- WORK TO COMPLETE: Reproduce every line in the rows below, character for character, with no changes.

Saved data entries:
——
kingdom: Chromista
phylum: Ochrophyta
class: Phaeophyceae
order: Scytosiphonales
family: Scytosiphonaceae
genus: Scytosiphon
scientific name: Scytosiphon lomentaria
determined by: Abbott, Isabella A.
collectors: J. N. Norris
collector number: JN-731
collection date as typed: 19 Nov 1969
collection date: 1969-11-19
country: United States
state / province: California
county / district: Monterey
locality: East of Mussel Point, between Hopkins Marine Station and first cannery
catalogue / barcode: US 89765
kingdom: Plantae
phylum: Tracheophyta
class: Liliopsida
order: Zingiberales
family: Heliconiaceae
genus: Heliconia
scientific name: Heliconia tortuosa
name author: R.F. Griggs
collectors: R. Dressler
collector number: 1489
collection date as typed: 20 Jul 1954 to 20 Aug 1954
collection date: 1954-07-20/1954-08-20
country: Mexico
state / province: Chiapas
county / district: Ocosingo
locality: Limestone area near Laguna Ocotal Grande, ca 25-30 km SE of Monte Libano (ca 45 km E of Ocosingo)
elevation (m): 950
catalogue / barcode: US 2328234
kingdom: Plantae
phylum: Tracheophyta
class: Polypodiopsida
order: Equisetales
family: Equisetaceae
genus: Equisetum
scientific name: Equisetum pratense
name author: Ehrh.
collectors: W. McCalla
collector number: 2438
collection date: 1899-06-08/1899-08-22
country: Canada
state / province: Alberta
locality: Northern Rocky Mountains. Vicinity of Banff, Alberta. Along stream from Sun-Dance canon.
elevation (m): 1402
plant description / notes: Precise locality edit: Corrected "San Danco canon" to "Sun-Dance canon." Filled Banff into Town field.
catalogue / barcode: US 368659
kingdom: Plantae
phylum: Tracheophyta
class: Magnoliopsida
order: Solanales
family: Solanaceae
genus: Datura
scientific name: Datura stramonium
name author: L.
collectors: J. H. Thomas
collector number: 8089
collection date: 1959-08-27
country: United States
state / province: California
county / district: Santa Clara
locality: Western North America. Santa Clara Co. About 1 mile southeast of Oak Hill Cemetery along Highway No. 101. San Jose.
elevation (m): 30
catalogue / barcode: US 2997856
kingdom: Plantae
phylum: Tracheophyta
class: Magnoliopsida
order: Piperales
——
- SOLUTION TO THIS EXERCISE:
kingdom: Chromista
phylum: Ochrophyta
class: Phaeophyceae
order: Scytosiphonales
family: Scytosiphonaceae
genus: Scytosiphon
scientific name: Scytosiphon lomentaria
determined by: Abbott, Isabella A.
collectors: J. N. Norris
collector number: JN-731
collection date as typed: 19 Nov 1969
collection date: 1969-11-19
country: United States
state / province: California
county / district: Monterey
locality: East of Mussel Point, between Hopkins Marine Station and first cannery
catalogue / barcode: US 89765
kingdom: Plantae
phylum: Tracheophyta
class: Liliopsida
order: Zingiberales
family: Heliconiaceae
genus: Heliconia
scientific name: Heliconia tortuosa
name author: R.F. Griggs
collectors: R. Dressler
collector number: 1489
collection date as typed: 20 Jul 1954 to 20 Aug 1954
collection date: 1954-07-20/1954-08-20
country: Mexico
state / province: Chiapas
county / district: Ocosingo
locality: Limestone area near Laguna Ocotal Grande, ca 25-30 km SE of Monte Libano (ca 45 km E of Ocosingo)
elevation (m): 950
catalogue / barcode: US 2328234
kingdom: Plantae
phylum: Tracheophyta
class: Polypodiopsida
order: Equisetales
family: Equisetaceae
genus: Equisetum
scientific name: Equisetum pratense
name author: Ehrh.
collectors: W. McCalla
collector number: 2438
collection date: 1899-06-08/1899-08-22
country: Canada
state / province: Alberta
locality: Northern Rocky Mountains. Vicinity of Banff, Alberta. Along stream from Sun-Dance canon.
elevation (m): 1402
plant description / notes: Precise locality edit: Corrected "San Danco canon" to "Sun-Dance canon." Filled Banff into Town field.
catalogue / barcode: US 368659
kingdom: Plantae
phylum: Tracheophyta
class: Magnoliopsida
order: Solanales
family: Solanaceae
genus: Datura
scientific name: Datura stramonium
name author: L.
collectors: J. H. Thomas
collector number: 8089
collection date: 1959-08-27
country: United States
state / province: California
county / district: Santa Clara
locality: Western North America. Santa Clara Co. About 1 mile southeast of Oak Hill Cemetery along Highway No. 101. San Jose.
elevation (m): 30
catalogue / barcode: US 2997856
kingdom: Plantae
phylum: Tracheophyta
class: Magnoliopsida
order: Piperales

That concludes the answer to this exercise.